Exercise requirements:
1. In the comment thread about elite college admissions, what did Columbia set up on its campus to house its new, older students and their families?
2. Write the next part of the comment thread about elite college admissions, starting after its last comment.

Extract to read:
***

Back in the 1950s,believe it or not, just going to a "feeder school" ( what quite a few POSH/ELITE boarding schools were and still are know as, by many colleges ! ) would NOT get you into many colleges! WHY? RELIGION! I had a good friend, whom I went to school with, who wanted to go to Williams, but he was *gasp* Jewish and was told outright to "forgetit"/try other colleges where he just might get in, due his stellar SATs and GPA.
Oh yooooooooooo hoooooooooooo..."...open the schools to public high school graduates who outscored the preppies on the SAT..."? And just WHERE did you pull THAT spurious, unalloyed shit stat from? LOL
Unless Yale et al were taking the very bottom of the barrel scions of the 0.0000001% ers who had gone to those colleges but had somehow managed to have had complete morons for progeny ( which I doubt ! ), you're blowing smoke!
The Ivies took tons of service men, right after WW II, due to the G.I. Bill and their own brains! That's starting in late 1946-early 1947, which as far as I know ( due to my education and the fact that I'm really good at simple addition and subtraction )is several years away from 1950!
Columbia had Quonset Huts set up on its campus to house these new, older students and their wives & children!
The Ivies and others have been taking AFFIRMATIVE ACTION, unqualified kids for far more decades than you have stated! You are damned dead WRONG about dates, timelines, and everything else! You don't even know that many of the "ELITE" boarding school have ALWAYS taken kids from all kinds of different backgrounds and races; yes, even prior to the PC/AA crap!
You've posted about a topic you neither know about nor understand, but took uncalled for umbrage, because I called you out! Pity that.......
Wow! No wonder your children don’t visit and your grandchildren won’t pick up the phone when you call!
My progeny adore me, as do their progeny, all of whom ( the adults ) I hear from not just DAILY, but several times a day on phone, email, and messages on the cell phone; the latter of which is preferred by the progeny's progeny. :-)
And as far as "visiting" is concerned, funnily enough, am preparing for just such a family visit, right now, which everyone is joyfully looking forward to.
Obviously you are incapable of even attempting to rebut the FACTS I posted to you, so have, instead, turned to insulting not only me, but my entire immediate family and thusly have mightily embarrassed yourself in the bargain.
The argument I made came from In Pursuit of Privilege: A History of New York City's Upper Class and the Making of a Metropolis by Clifton Hood. He took much of his data from The Big Test: The Secret History of the American Meritocracy by Nicolas Lemann.
I can't claim that it was the whole story of social elites and inequality in America. I certainly would have welcomed other points of view and even corrections, but really, to argue that 1946-7 was light years away from the 1950s seems childish and picky.
The same people were running the major universities during that period and they were the one's who put the policies in place. I was referring to a process that began after the Second World War and was functioning by the 1960s.

***

Records shown:
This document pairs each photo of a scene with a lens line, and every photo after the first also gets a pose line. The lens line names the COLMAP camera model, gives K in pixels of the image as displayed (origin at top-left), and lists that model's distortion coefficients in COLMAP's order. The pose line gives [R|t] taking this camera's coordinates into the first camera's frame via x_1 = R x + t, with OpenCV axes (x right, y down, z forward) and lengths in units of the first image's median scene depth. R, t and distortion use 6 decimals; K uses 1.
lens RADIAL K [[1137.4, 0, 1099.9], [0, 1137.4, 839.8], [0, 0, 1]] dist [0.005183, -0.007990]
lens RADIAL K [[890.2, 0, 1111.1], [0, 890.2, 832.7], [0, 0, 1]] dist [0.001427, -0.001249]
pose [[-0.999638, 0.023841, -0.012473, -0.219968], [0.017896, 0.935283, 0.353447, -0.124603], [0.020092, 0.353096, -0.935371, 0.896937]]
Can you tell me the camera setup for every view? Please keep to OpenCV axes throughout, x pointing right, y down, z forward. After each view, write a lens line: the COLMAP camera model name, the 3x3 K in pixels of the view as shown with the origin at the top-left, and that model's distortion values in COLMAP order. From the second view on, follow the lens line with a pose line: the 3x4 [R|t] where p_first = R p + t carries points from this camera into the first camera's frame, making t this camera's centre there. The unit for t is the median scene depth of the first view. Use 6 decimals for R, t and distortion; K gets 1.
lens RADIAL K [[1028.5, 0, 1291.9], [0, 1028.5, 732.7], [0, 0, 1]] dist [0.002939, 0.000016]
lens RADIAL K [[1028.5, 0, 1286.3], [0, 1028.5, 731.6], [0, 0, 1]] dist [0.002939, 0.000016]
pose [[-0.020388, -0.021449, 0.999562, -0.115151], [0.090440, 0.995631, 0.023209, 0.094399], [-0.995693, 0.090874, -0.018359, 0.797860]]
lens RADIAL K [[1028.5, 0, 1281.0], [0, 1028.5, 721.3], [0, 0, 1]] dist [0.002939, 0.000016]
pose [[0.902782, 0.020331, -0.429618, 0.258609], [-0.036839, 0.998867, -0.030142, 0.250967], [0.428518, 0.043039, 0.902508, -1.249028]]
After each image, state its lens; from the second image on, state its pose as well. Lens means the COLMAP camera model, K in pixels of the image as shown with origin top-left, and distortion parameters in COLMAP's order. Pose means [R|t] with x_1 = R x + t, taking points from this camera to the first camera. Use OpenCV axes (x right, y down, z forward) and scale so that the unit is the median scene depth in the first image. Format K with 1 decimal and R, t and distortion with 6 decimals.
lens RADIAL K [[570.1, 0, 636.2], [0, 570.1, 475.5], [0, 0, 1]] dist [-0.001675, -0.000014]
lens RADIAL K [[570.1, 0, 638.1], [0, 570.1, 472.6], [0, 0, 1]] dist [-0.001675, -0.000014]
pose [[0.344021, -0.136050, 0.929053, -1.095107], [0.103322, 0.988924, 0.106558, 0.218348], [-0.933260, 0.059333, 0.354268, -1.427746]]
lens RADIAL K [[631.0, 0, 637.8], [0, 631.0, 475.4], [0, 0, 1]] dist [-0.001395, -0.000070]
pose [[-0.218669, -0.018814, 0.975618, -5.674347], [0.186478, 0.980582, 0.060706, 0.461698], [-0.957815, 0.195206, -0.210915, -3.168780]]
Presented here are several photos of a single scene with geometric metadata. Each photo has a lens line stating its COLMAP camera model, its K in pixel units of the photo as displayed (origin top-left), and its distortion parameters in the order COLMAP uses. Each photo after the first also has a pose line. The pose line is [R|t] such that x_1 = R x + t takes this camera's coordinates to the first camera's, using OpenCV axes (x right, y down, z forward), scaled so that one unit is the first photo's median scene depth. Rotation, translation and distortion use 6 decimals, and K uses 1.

***

Your written answers:
1. Quonset huts.

2.
A rational adult who wasn't acting out some emotional vendetta wouldn't have attacked anyone if she didn't quite agree with the rough timeline. Likewise to say that I didn't refer to an "education gap" when I used the phrase "academic gap" in my first sentence looks petty, malicious, and ignorant.
I'm sorry I assumed that your descendants had enough intelligence and sensibility to find you unbearable. Maybe they just aren't telling you what they really think. In any case, I feel sorry for what they must have had to put up with, and doubly sorry for them if they didn't see you for what you are.
"ANGER"?
That's just more of your PROJECTION COMPLEX!
The hard, cold, facts I've been posting comes from personal experience, many books, old newspaper articles, family stories ( from many different generations ), and observation. None of which you bothered to either accept nor take on.
Outside of a very few extremely well known ELITE boarding and day schools ( though I doubt that you know the names of ANY of those ), without now doing a search, you could list more than 2 or 3 of the boarding schools who were and still, to some extent, but a much lesser one, "FEEDER SCHOOLS" to the most colleges.
Me? I can easily name dozens of them, in quite a few different east coast and yes, midwest states.
Hell...I doubt that you even know about the numerous public/quai-private schools, in NYC, which until relatively recently produced students with the same kinds of education that the most ELITE private schools once and to some extent still DO. And many of these same students, were once accepted by the IVIES and such, without having to take the SAT, but rather, their REGENTS EXAMS scores. LOL
Have you ever read Buckley's "MAN AND GOD AT YALE", or heard him talk about his student days there?
Your ego is bruised and you are posting irrationally, yet you are pushing your problems off as mine. Wake up and just face it...you don't know nor understand the topic you are so wound up about. One book...one lousy book and you imagine that you are an "authority"! LOL...as we used to say ( in boarding school "slang" ), way back when...:"HOW GALOSH!"
Stand Watie in drag?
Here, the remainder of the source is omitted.